Arizona Republic


New road map needed after death of child

Dec. 2, 2002


I don't hate Scottsdale. I should, but I don't. I hate the roads, and I hate the speed. But I love the place I call home. Someone took my road map last year on April 6, coincidentally the day my daughter Erica died in a car accident on Pima Road. This was also the day that my compass, both moral and philosophical, was no longer useful to her and one that I am working to make applicable to my new existence without her.

In any journey in life, we use our children to define and chart our own course, looking at jobs, college, dating, marriage, children, sickness, health, tragedy and triumph as things to look forward to, things to dread, things to ponder, all part of the life cycle, as we have come to call it. Immediately after Erica's death, I started to deal not only with my own loss but to figure out how my relationship with my wife, Hope, would grow, stall, expand or implode, reading a statistic that 80 percent of marriages fail within five years after the death of a child.

Marriages following any tragedy are put under a tremendous amount of pressure, and it takes two very unique individuals to find their way, determine their purpose and execute the course of action for the remainder of their days. What I discovered was with such life events removed, it's important to make your own "markers" to replace the ones that were taken.

You and your partner become the new cartographers, the new Rand-McNallys of your own destiny, creating new roads and signposts, incorporating the cherished memories of a life now gone with a new world, of new ways, new ideas, new paths and new dreams.
People say "you can fall out of love with a partner, but you never fall out of love with your child." You never do, but if you allow a tragedy to compromise your love with someone who has stood by you in good and bad, there become two deaths in your life, one avoidable, the other not.

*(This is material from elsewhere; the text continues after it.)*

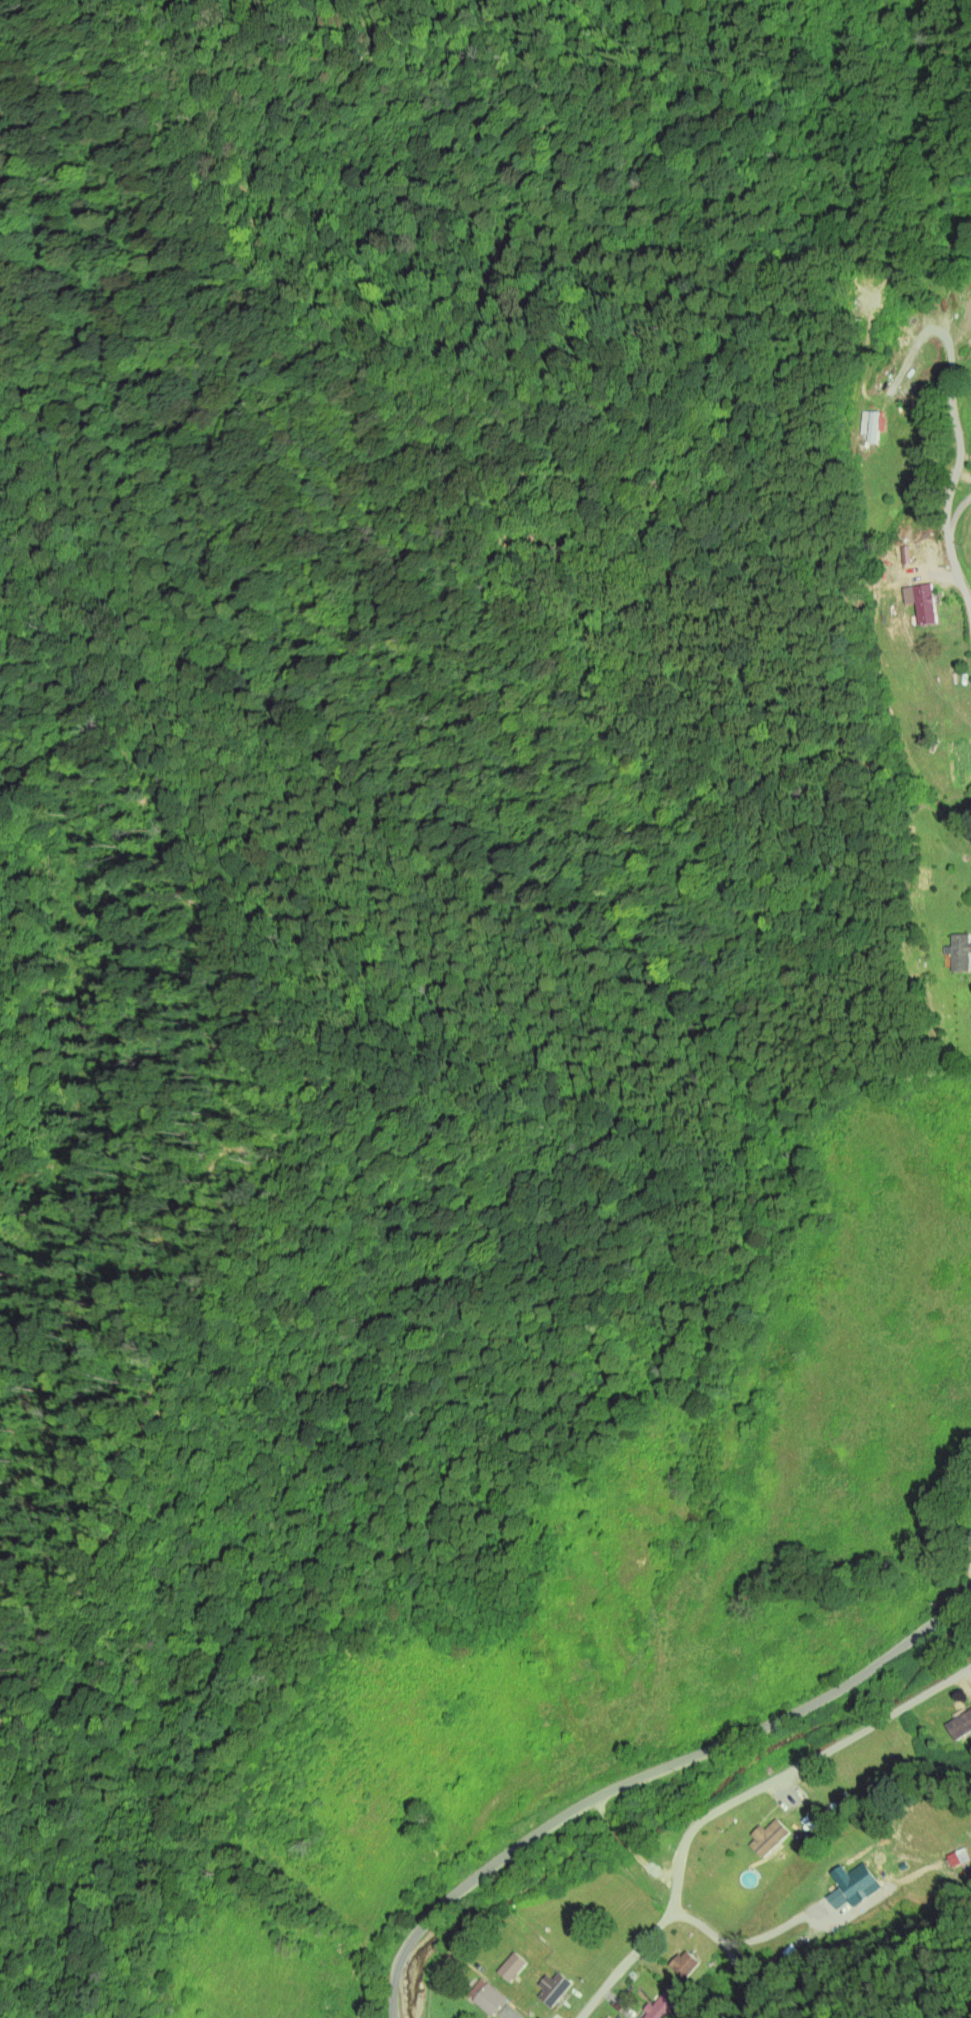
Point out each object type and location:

The emotions run the gamut in the aftermath of a huge loss for which we are never prepared. No one has written the definitive guide on how to handle it, as it is different for everyone. Sadly, the only way to understand is to live it, and we members of this "club" pray that no one should ever have to experience it. But as long as we do, we can create our own new markers of which we can really chart our own journeys. For us, it is making new events to look forward to, to celebrate that which we do have and commemorate that which we have lost. There is a choice between living your life and living out your life.

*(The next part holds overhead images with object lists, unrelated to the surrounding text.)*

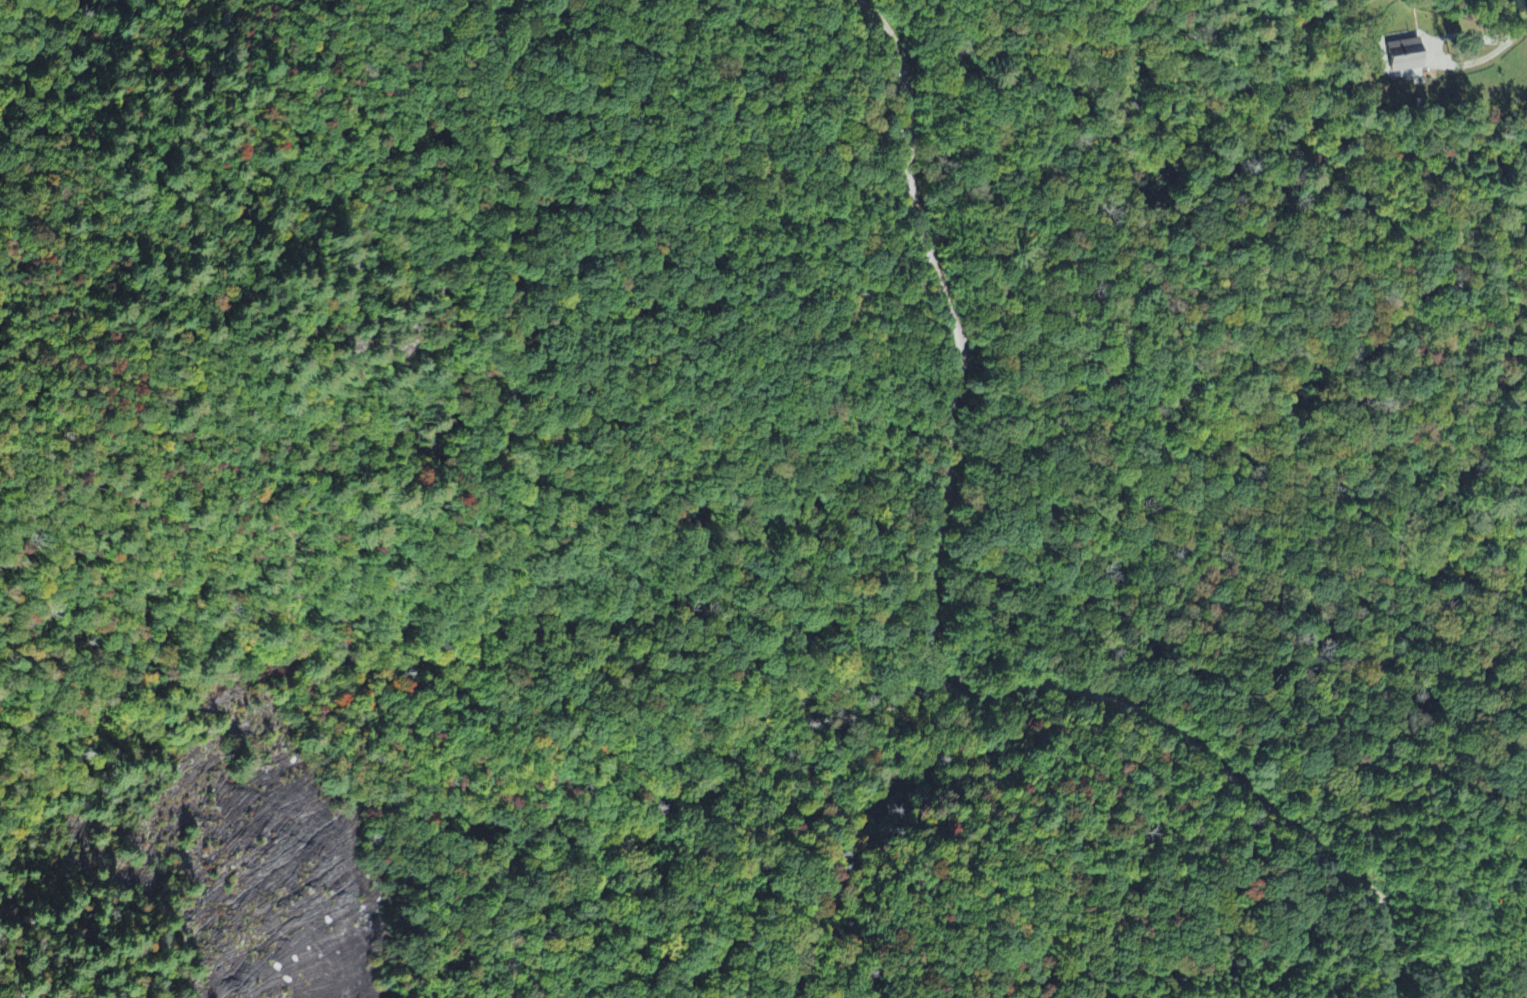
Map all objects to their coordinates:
building: (1404, 57)
road: (1363, 191)
road: (929, 639)

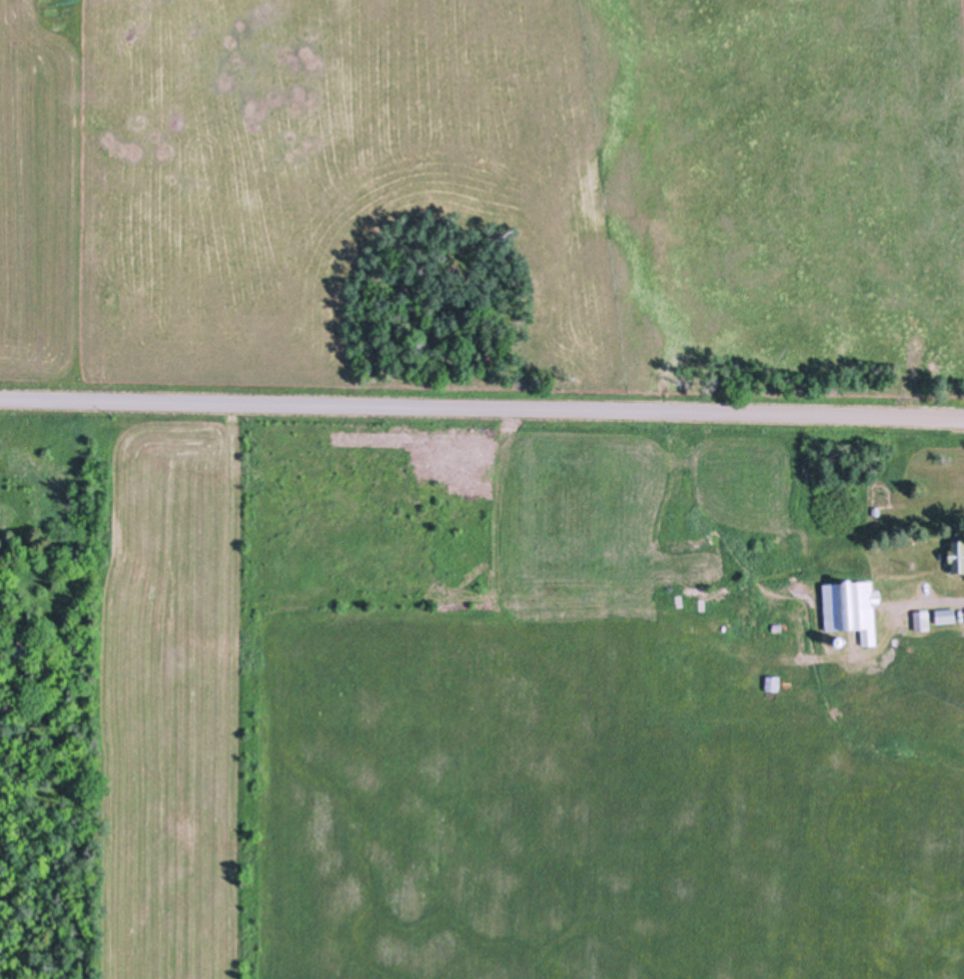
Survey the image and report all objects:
road: (482, 409)
building: (956, 555)
building: (850, 608)
building: (944, 615)
building: (920, 620)
building: (771, 683)

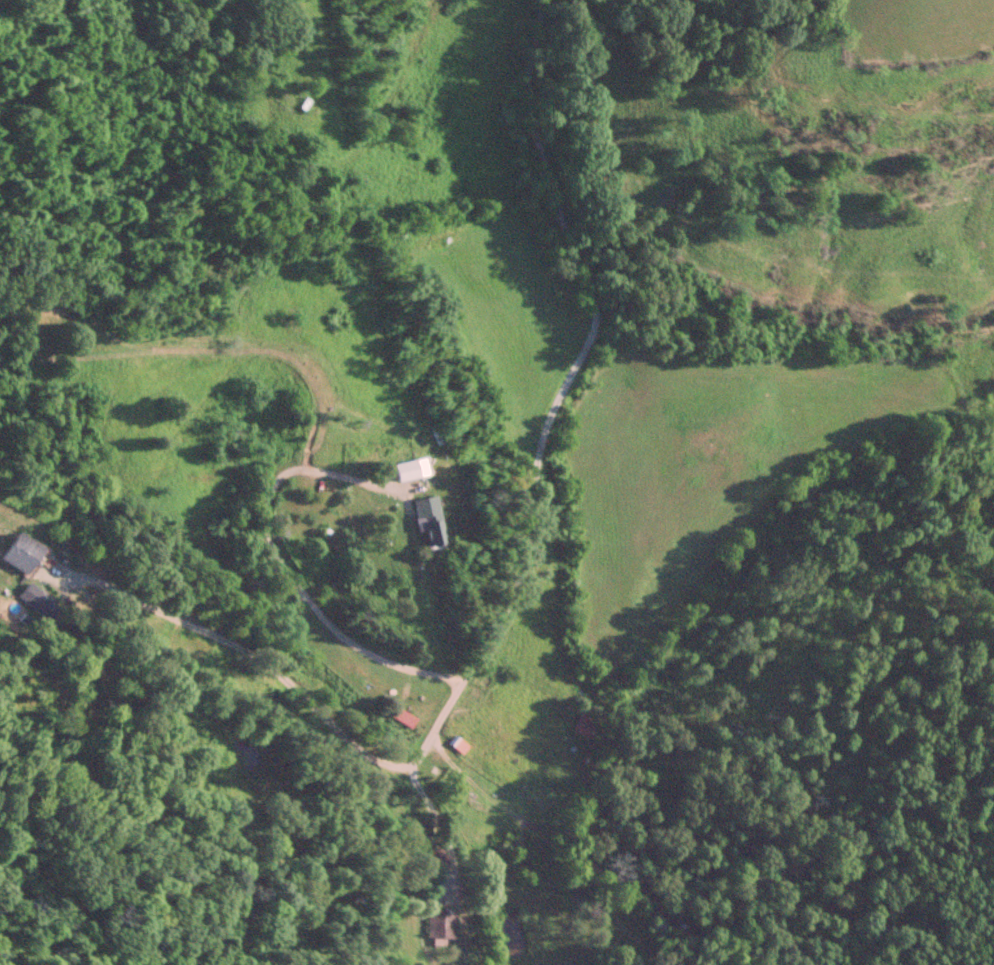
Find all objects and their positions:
road: (537, 426)
road: (279, 565)
road: (245, 651)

Some people are born with an ability to make choices in their life, and some have choices thrust upon them. What one does with that choice, that fate, determines their character, their resolve, their commitment to live their life. It isn't easy. But we owe it to those we loved - to remember them - not recall them and, along with the people we do have, strive to make a difference with the love we have left.

Erica would have been 20 on Wednesday. I don't hate Scottsdale. It's where my daughter came to live and, regrettably, to die. Every day, I have the pain of her absence, the strength of her memory, the love of my wife and a life ahead of me. I am home.